Ja, absolut. Das BMS (Batterie-Management-System) in der Batterie ist die „Notbremse“. Es schaltet ab, wenn es zu spät ist (z.B. bei Untertemperatur). Der Smart Battery Sense sorgt aber dafür, dass deine Ladegeräte (Solar & Booster) proaktiv reagieren. Sie regeln die Spannung herunter oder stoppen die Ladung gar nicht erst, bevor das BMS eingreifen muss. Das ist viel schonender für die Technik.
Funktioniert der Sensor auch mit Nicht-Victron-Batterien?
Ja. Der Smart Battery Sense ist universell. Es ist ihm egal, ob er auf einer teuren Victron-Batterie, einer günstigen Power Queen oder einer Eigenbau-Lösung klebt. Er misst physikalische Werte (Spannung und Temperatur), und die sind bei jedem Hersteller gleich.

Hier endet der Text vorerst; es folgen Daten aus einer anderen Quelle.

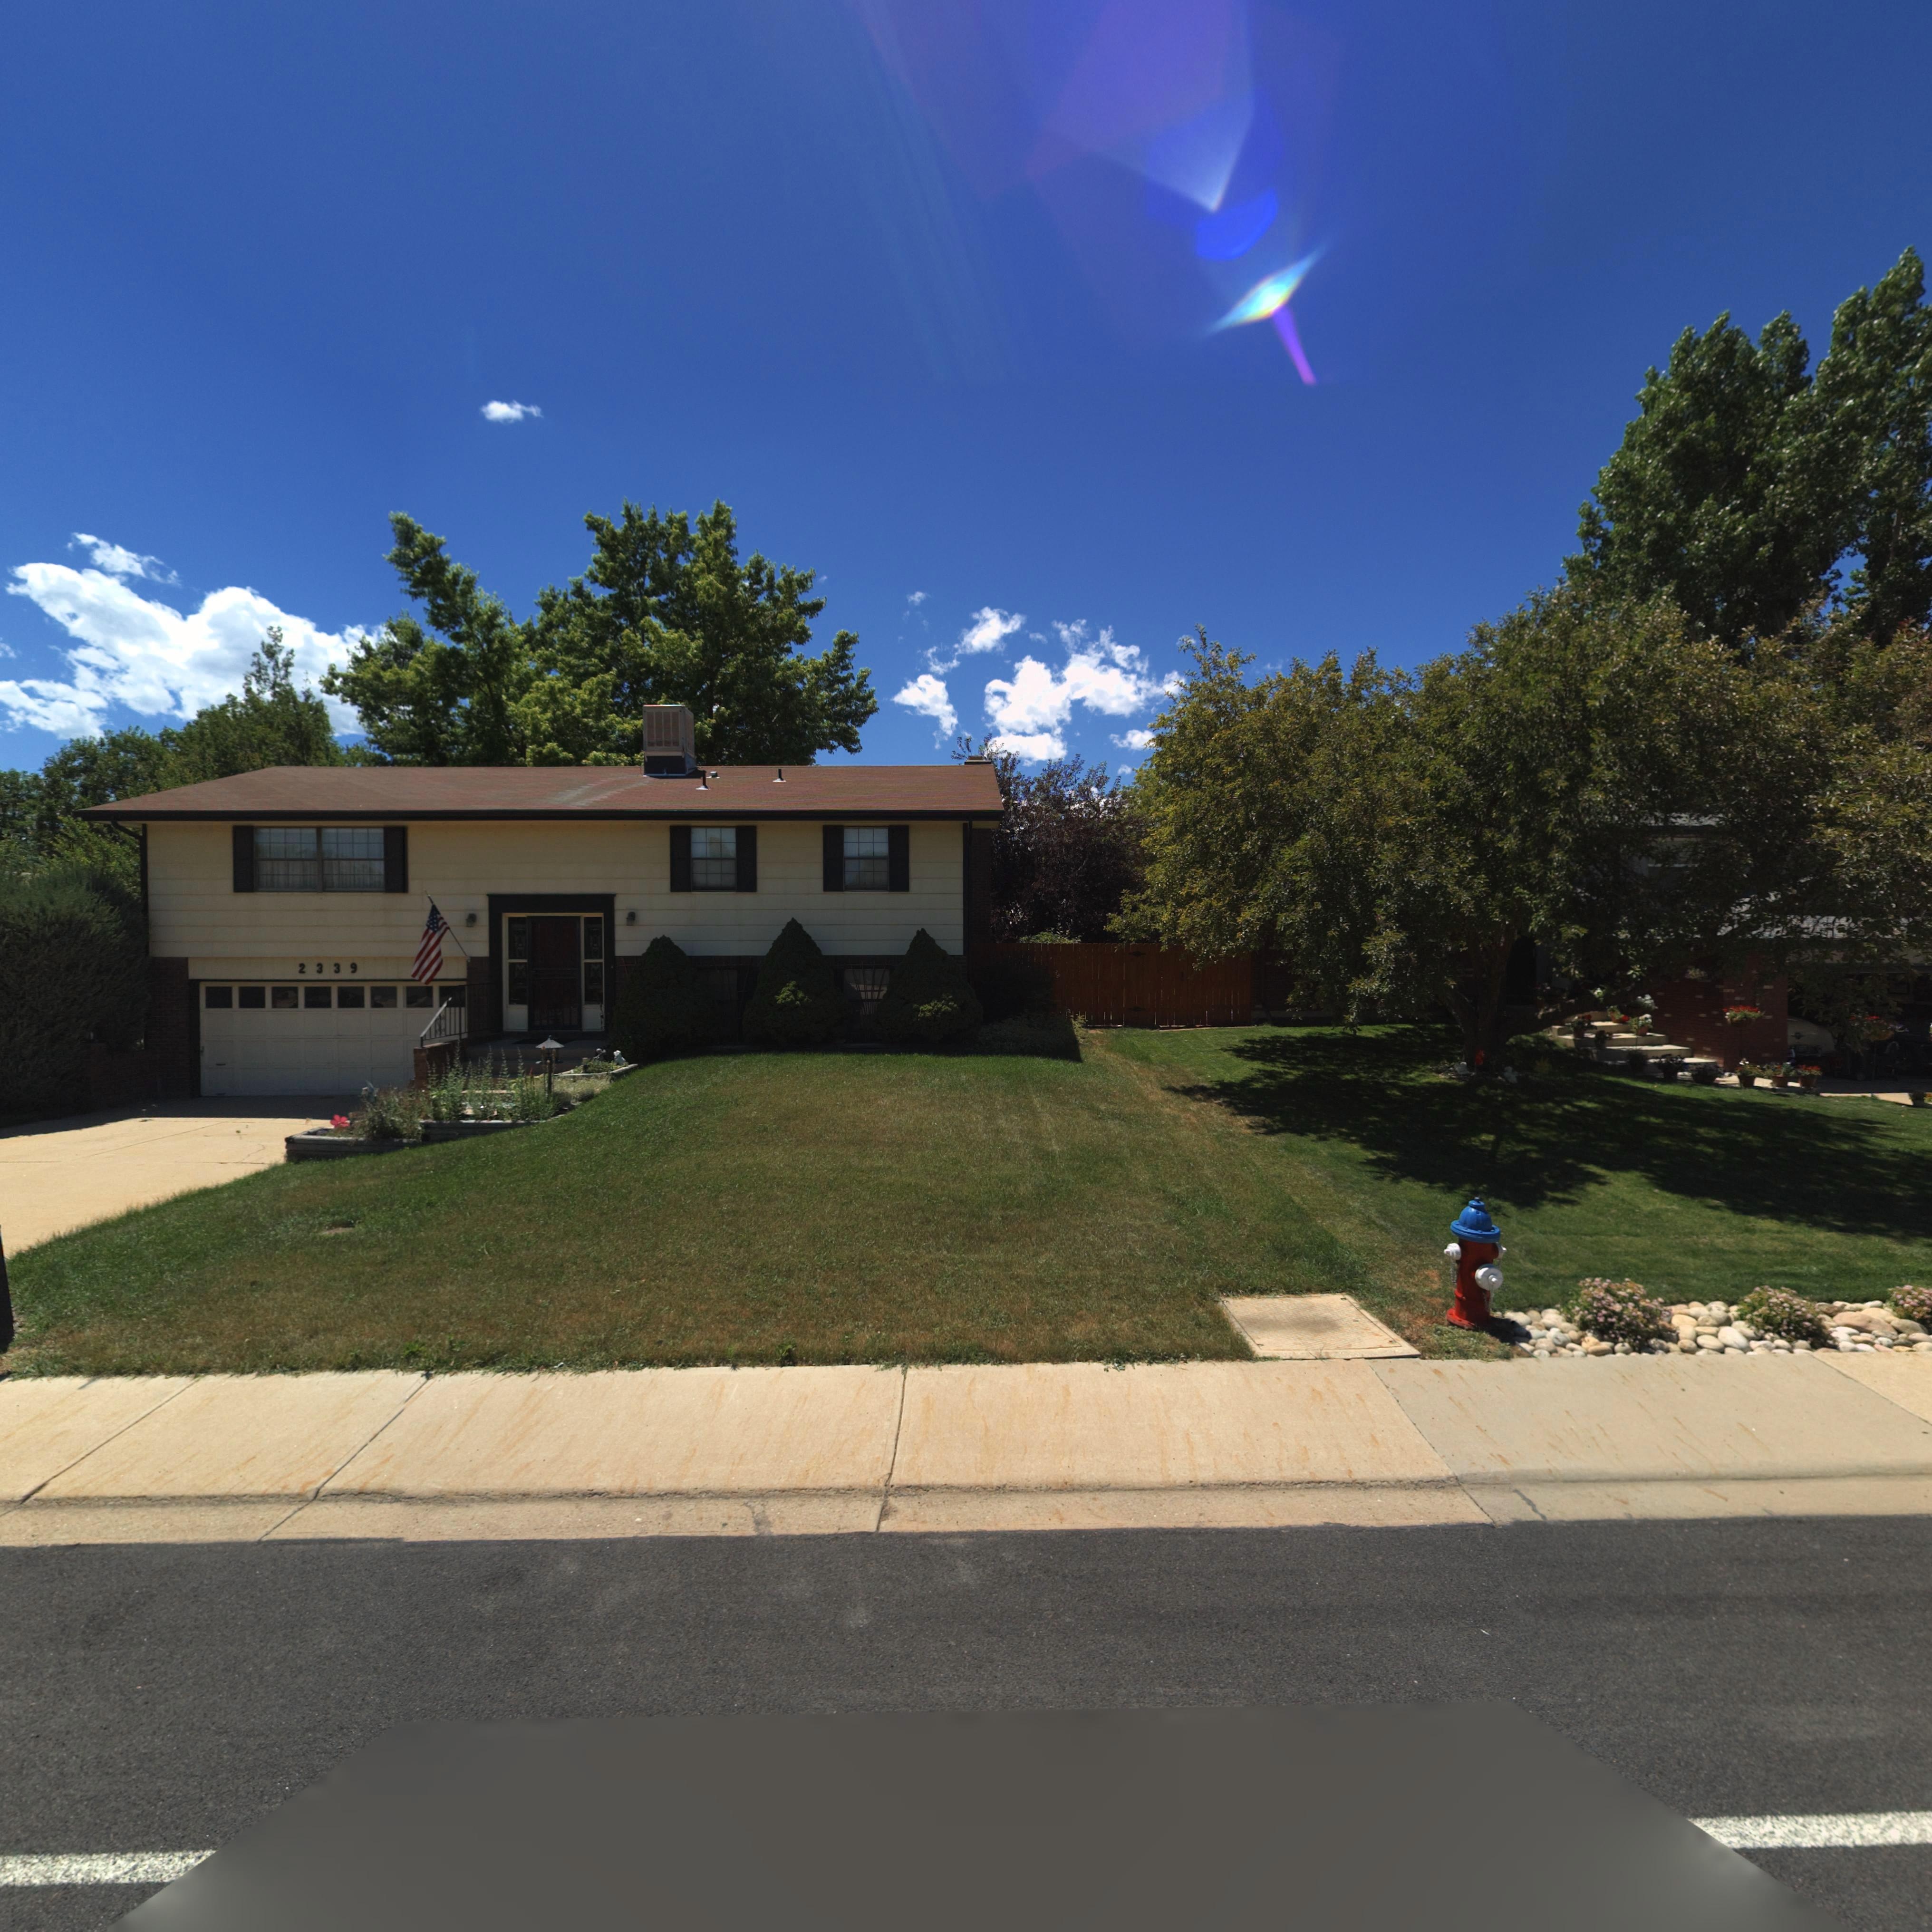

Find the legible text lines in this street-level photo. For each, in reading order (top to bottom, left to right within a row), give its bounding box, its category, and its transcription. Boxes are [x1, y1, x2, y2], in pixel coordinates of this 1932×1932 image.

Warum reicht nicht einfach der Temperatursensor im SmartShunt?
In meinem Fall überwacht der Shunt die Starterbatterie im Motorraum, während die Aufbaubatterie ihren Platz unter dem Fahrersitz hat. Die Temperaturunterschiede können hier mehrere Grad betragen. Für eine sichere Ladung muss die Temperatur direkt an der LiFePO4 gemessen werden.
Wie weit reicht das Bluetooth-Signal im VW Bus?
Im Inneren eines VW T4 ist das absolut kein Problem. Das VE.Smart Networking ist sehr stabil. Selbst wenn der Solarregler ganz hinten und der Sensor unter der Sitzbank verbaut ist, finden sich die Geräte problemlos.
Fazit: Ein unverzichtbares Upgrade für Reisende
Gerade wenn man, wie ich, den SmartShunt zur Überwachung der Starterbatterie nutzt, ist der Smart Battery Sense alternativlos. Er verbindet die Einzelkomponenten zu einem funktionierenden Ökosystem.
Für mich ist dieses kleine Gerät die Versicherung, dass meine „Einzimmer-Wohnung auf vier Rädern“ auch bei extremen Wetterbedingungen sicher und effizient mit Strom versorgt wird.